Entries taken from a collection
------------------------------
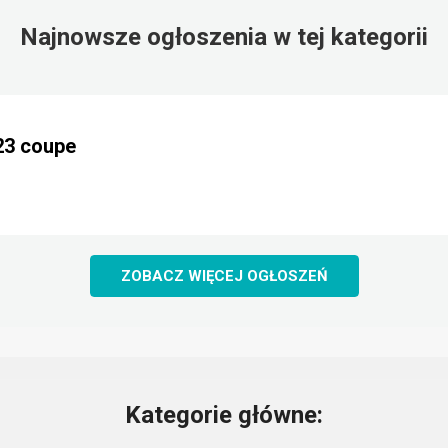
Najnowsze ogłoszenia w tej kategorii
23 coupe
ZOBACZ WIĘCEJ OGŁOSZEŃ
Kategorie główne:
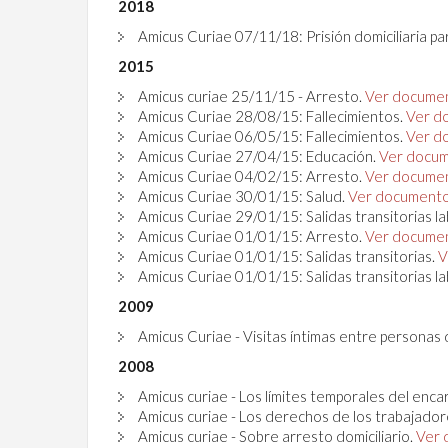
2018
Amicus Curiae 07/11/18: Prisión domiciliaria pa
2015
Amicus curiae 25/11/15 - Arresto.
Ver docume
Amicus Curiae 28/08/15: Fallecimientos.
Ver d
Amicus Curiae 06/05/15: Fallecimientos.
Ver d
Amicus Curiae 27/04/15: Educación.
Ver docum
Amicus Curiae 04/02/15: Arresto.
Ver docume
Amicus Curiae 30/01/15: Salud.
Ver documento
Amicus Curiae 29/01/15: Salidas transitorias l
Amicus Curiae 01/01/15: Arresto.
Ver docume
Amicus Curiae 01/01/15: Salidas transitorias.
V
Amicus Curiae 01/01/15: Salidas transitorias l
2009
Amicus Curiae - Visitas íntimas entre personas
2008
Amicus curiae - Los límites temporales del enc
Amicus curiae - Los derechos de los trabajador
Amicus curiae - Sobre arresto domiciliario.
Ver 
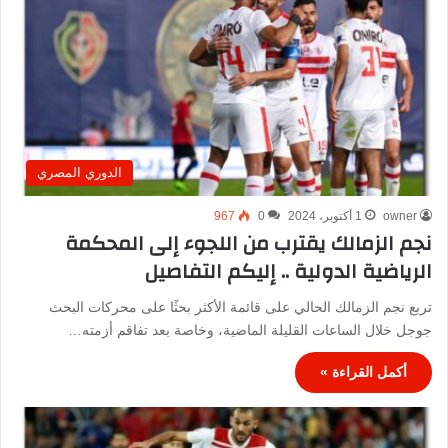
الدوري المصري
owner
1 أكتوبر، 2024
0
967
نجم الزمالك يقترب من اللجوء إلى المحكمة
الرياضية الدولية .. إليكم التفاصيل
تربع نجم الزمالك الحالي على قائمة الأكثر بحثًا على محركات البحث
جوجل خلال الساعات القليلة الماضية، وخاصة بعد تفاقم أزمته…
أكمل القراءة »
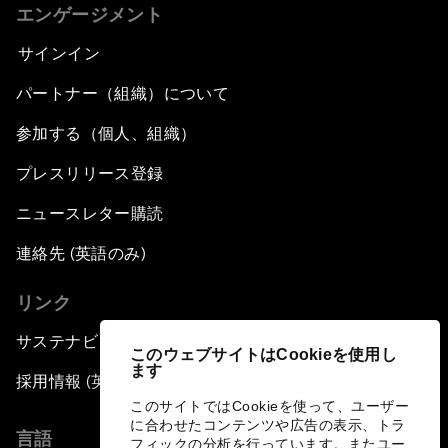
エンゲージメント
サインイン
パートナー（組織）について
参加する（個人、組織）
プレスリリース登録
ニュースレター購読
連絡先 (英語のみ)
リンク
サステナビリティへの取り組み
このウェブサイトはCookieを使用し
ます
採用情報 (英語のみ)
このサイトではCookieを使って、ユーザー
に合わせたコンテンツや広告の表示、トラ
言語
フィックの分析を行っています。またユー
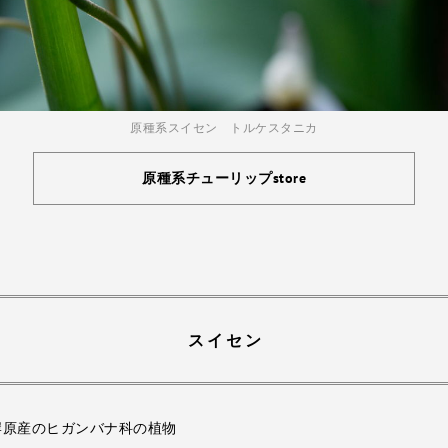
原種系スイセン トルケスタニカ
原種系チューリップstore
スイセン
岸原産のヒガンバナ科の植物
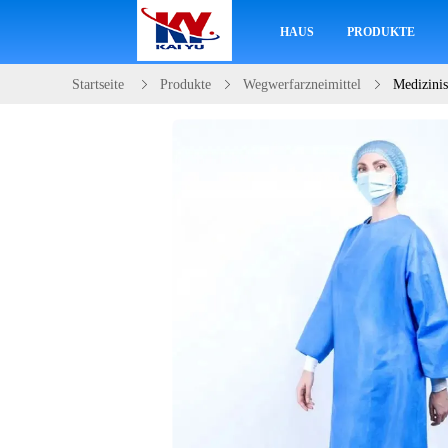
HAUS
PRODUKTE
Startseite
Produkte
Wegwerfarzneimittel
Medizinis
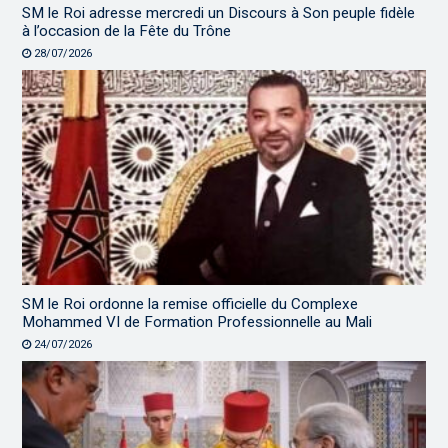
SM le Roi adresse mercredi un Discours à Son peuple fidèle
à l’occasion de la Fête du Trône
28/07/2026
SM le Roi ordonne la remise officielle du Complexe
Mohammed VI de Formation Professionnelle au Mali
24/07/2026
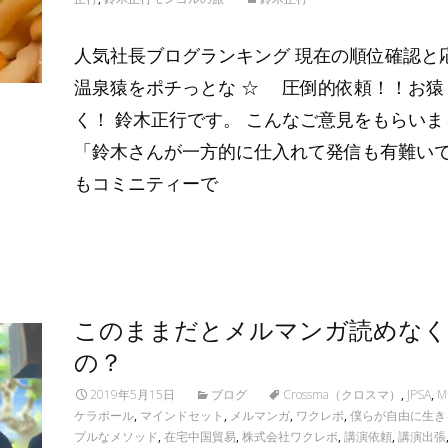
人気社長ブログランキング 現在の順位確認と
温泉猿をポチっとな ☆ 圧倒的依頼！！お猿
く！ 鈴木正行です。 こんなご意見をもらいま
「鈴木さんが一方的に仕入れて発信も有難いで
もコミニティーで
Read More…
このままだとメルマンガ読めな
の？
2019年5月15日
ブログ
Crossma（クロスマ）
,
JPSA
,
ケラポール
,
マインドセット
,
メルマンガ
,
ワクレボ
,
僕らが自由に生き
プルなメソッド
,
在宅中国貿易
,
株式会社ワクレボ
,
講演依頼
,
講演出張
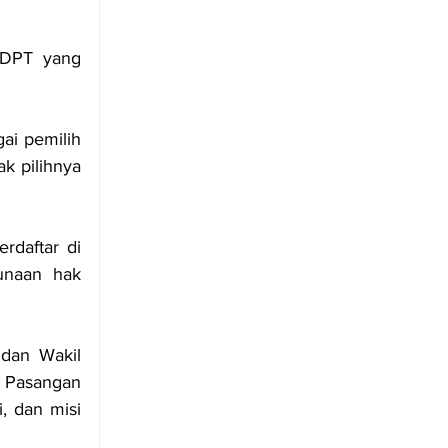
 DPT yang 
ai pemilih 
 pilihnya 
rdaftar di 
naan hak 
dan Wakil 
Pasangan 
, dan misi 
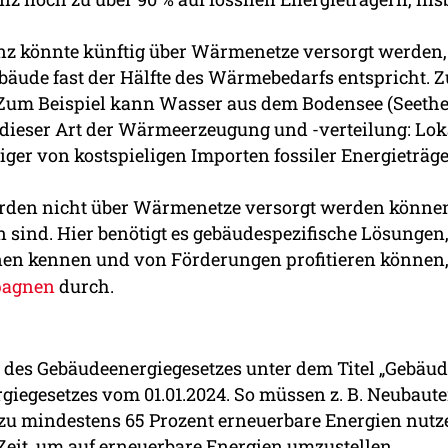
tanz könnte künftig über Wärmenetze versorgt werden
bäude fast der Hälfte des Wärmebedarfs entspricht.
Zum Beispiel kann Wasser aus dem Bodensee (Seeth
e dieser Art der Wärmeerzeugung und -verteilung: Lo
er von kostspieligen Importen fossiler Energieträge
rden nicht über Wärmenetze versorgt werden können, 
en sind. Hier benötigt es gebäudespezifische Lösung
n kennen und von Förderungen profitieren können, 
pagnen
durch.
des Gebäudeenergiegesetzes unter dem Titel „Gebäud
rgiegesetzes vom 01.01.2024. So müssen z. B. Neubaut
 zu mindestens 65 Prozent erneuerbare Energien nut
eit, um auf erneuerbare Energien umzustellen.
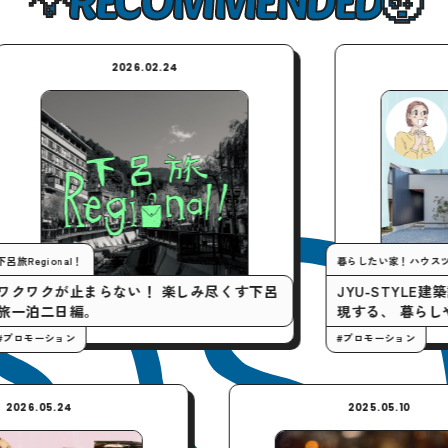
2026.02.24
2026.02.24
l！
暮らしたい家！ハウスツアー
止まらない！ 楽しみ尽くす下呂
JYU-STYLE建築設計 / 
編。
現する、 暮らしやすい家。
ン
#プロモーション
2026.05.24
2025.0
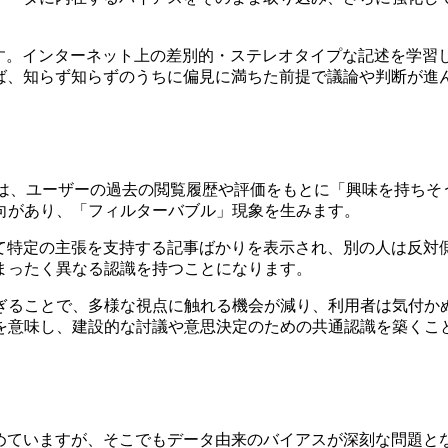
です。インターネット上の差別的・ステレオタイプな記述を学
れば、知らず知らずのうちに偏見に満ちた前提で議論や判断が進
ムは、ユーザーの過去の閲覧履歴や評価をもとに「興味を持ちそ
向があり、「フィルターバブル」現象を生みます。
って特定の主張を支持する記事ばかりを表示され、別の人は反対
まったく異なる認識を持つことになります。
ぎることで、多様な視点に触れる機会が減り、利用者は気付か
を意味し、建設的な討議や意思決定のための共通認識を築くこ
めていますが、そこでもデータ由来のバイアスが深刻な問題と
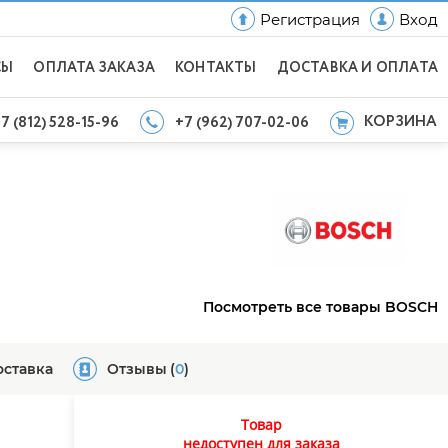
Регистрация
Вход
СЫ
ОПЛАТА ЗАКАЗА
КОНТАКТЫ
ДОСТАВКА И ОПЛАТА
КОРЗИНА
7 (812) 528-15-96
+7 (962) 707-02-06
Посмотреть все товары BOSCH
оставка
Отзывы
(
0
)
Товар
недоступен для заказа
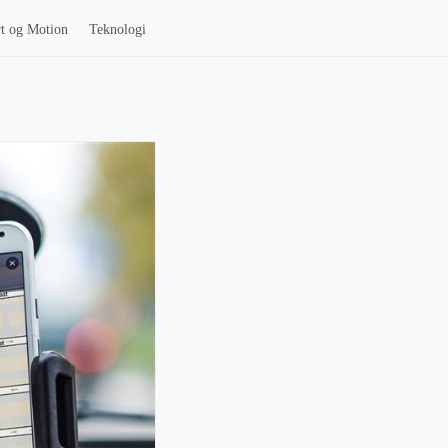
t og Motion
Teknologi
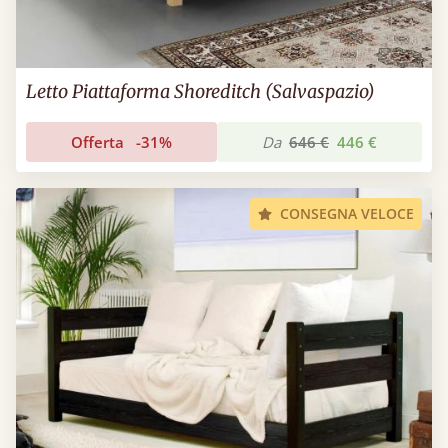
Letto Piattaforma Shoreditch (Salvaspazio)
Offerta
-31%
Da
646 €
446 €
CONSEGNA VELOCE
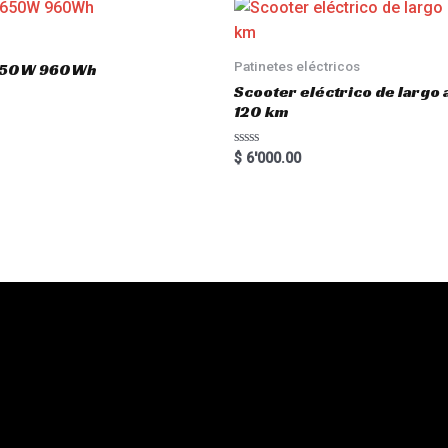
Patinetes eléctricos
 1650W 960Wh
Scooter eléctrico de largo
120 km
R
$
6'000.00
a
t
e
d
0
o
u
t
o
f
5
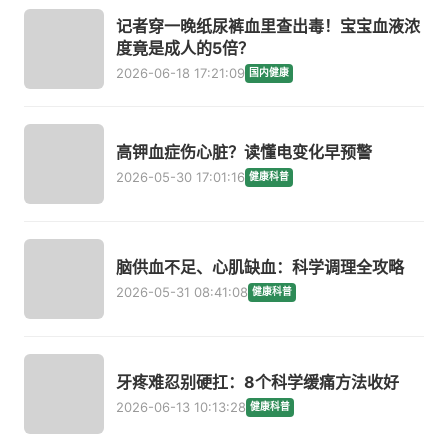
记者穿一晚纸尿裤血里查出毒！宝宝血液浓
度竟是成人的5倍？
2026-06-18 17:21:09
国内健康
高钾血症伤心脏？读懂电变化早预警
2026-05-30 17:01:16
健康科普
脑供血不足、心肌缺血：科学调理全攻略
2026-05-31 08:41:08
健康科普
牙疼难忍别硬扛：8个科学缓痛方法收好
2026-06-13 10:13:28
健康科普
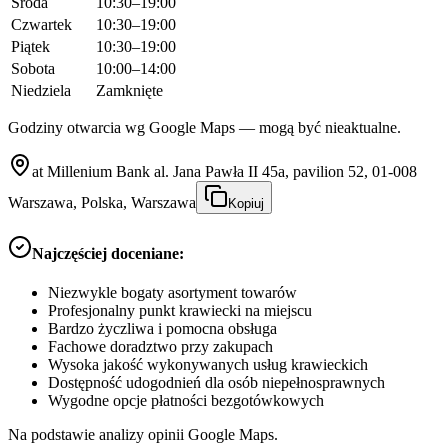
Środa
10:30–19:00
Czwartek
10:30–19:00
Piątek
10:30–19:00
Sobota
10:00–14:00
Niedziela
Zamknięte
Godziny otwarcia wg Google Maps — mogą być nieaktualne.
at Millenium Bank al. Jana Pawła II 45a, pavilion 52, 01-008
Warszawa, Polska, Warszawa
Kopiuj
Najczęściej doceniane:
Niezwykle bogaty asortyment towarów
Profesjonalny punkt krawiecki na miejscu
Bardzo życzliwa i pomocna obsługa
Fachowe doradztwo przy zakupach
Wysoka jakość wykonywanych usług krawieckich
Dostępność udogodnień dla osób niepełnosprawnych
Wygodne opcje płatności bezgotówkowych
Na podstawie analizy opinii Google Maps.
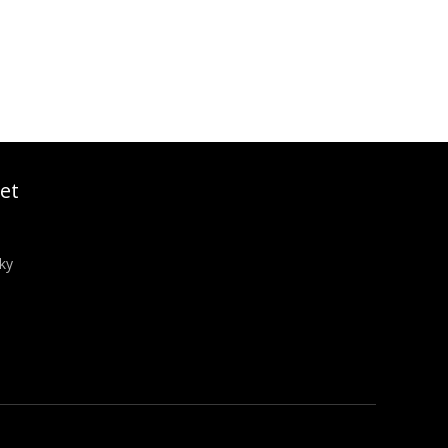
et
ky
------------------------------
From the line that contains "Profesjonalny punkt krawiecki na miejscu" to the last line of the records above, copy each line exactly, both ends included, and leave the pictures out.

Task output.
Profesjonalny punkt krawiecki na miejscu
Bardzo życzliwa i pomocna obsługa
Fachowe doradztwo przy zakupach
Wysoka jakość wykonywanych usług krawieckich
Dostępność udogodnień dla osób niepełnosprawnych
Wygodne opcje płatności bezgotówkowych
Na podstawie analizy opinii Google Maps.
et
ky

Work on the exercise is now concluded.